A maneira como ela compreende o corpo humano transcende a experiência pessoal e reverbera nas artes visuais, numa trajetória que completa dez anos em 2024. Na mostra carioca, a temática aparece já na entrada, em telas onde figuras inspiradas nas letras X e Y, numa referência aos cromossomos atribuídos pela ciência aos gêneros, são dispostas de maneiras diversas.
Ela se baseia em estudos científicos que indicam que homens e mulheres, se fizerem um mapeamento genético, vão descobrir variações muito além do XY e do XX. Daí o nome da exposição: “Anomalia”. “A regra da natureza, quando é vista com mais cuidado, é a pluralidade, a exceção.
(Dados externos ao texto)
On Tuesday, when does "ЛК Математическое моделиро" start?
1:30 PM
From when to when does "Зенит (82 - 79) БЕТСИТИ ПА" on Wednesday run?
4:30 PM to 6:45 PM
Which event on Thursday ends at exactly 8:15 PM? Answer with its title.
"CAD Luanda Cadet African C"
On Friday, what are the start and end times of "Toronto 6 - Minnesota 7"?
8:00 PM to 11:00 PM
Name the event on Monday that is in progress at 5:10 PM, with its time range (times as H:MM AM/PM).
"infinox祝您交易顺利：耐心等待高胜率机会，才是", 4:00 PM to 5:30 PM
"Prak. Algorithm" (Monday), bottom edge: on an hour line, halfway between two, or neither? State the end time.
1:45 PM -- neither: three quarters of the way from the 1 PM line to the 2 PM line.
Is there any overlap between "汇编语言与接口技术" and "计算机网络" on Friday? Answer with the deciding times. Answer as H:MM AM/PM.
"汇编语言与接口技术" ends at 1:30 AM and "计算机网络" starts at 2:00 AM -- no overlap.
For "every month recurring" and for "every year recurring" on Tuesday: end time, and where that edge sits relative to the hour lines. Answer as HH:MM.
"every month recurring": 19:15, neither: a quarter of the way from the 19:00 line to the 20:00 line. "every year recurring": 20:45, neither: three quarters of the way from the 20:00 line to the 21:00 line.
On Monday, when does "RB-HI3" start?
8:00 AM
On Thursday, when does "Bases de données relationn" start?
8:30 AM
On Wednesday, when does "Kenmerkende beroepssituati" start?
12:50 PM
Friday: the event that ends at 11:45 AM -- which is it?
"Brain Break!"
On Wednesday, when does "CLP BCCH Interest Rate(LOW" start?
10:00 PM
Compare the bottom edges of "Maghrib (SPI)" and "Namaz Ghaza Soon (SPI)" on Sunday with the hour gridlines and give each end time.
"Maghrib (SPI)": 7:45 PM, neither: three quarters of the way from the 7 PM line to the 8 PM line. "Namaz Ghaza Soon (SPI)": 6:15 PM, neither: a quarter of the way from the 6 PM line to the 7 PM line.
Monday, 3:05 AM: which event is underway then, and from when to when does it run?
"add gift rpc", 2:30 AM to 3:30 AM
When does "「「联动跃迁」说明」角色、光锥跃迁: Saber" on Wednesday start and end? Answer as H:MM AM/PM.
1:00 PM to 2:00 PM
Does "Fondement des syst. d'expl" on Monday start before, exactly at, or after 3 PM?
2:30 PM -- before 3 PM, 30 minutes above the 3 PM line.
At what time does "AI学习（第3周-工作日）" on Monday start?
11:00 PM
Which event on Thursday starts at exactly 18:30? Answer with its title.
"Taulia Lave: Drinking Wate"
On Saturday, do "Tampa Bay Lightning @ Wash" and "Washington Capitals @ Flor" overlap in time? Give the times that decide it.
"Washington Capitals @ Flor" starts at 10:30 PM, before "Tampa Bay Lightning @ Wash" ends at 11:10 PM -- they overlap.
Cada indivíduo, cada formação de organismo é diferente e tem a sua complexidade. É anômalo”, afirma.
Esses questionamentos aparecem também em trabalhos como as telas com as “formas contrassexuais” inspiradas nas teorias do filósofo espanhol Paul B. Preciado. São símbolos que remetem a zonas erógenas, como vulva, seios e pênis, combinadas de diferentes maneiras para além da dicotomia normativa de masculino/feminino. Há, ainda, quadros revestidos com pelúcia e silicone industrial dispostos com um rasgo no meio. “Um convite para vermos o além. O que está por trás daquele corpo”, diz.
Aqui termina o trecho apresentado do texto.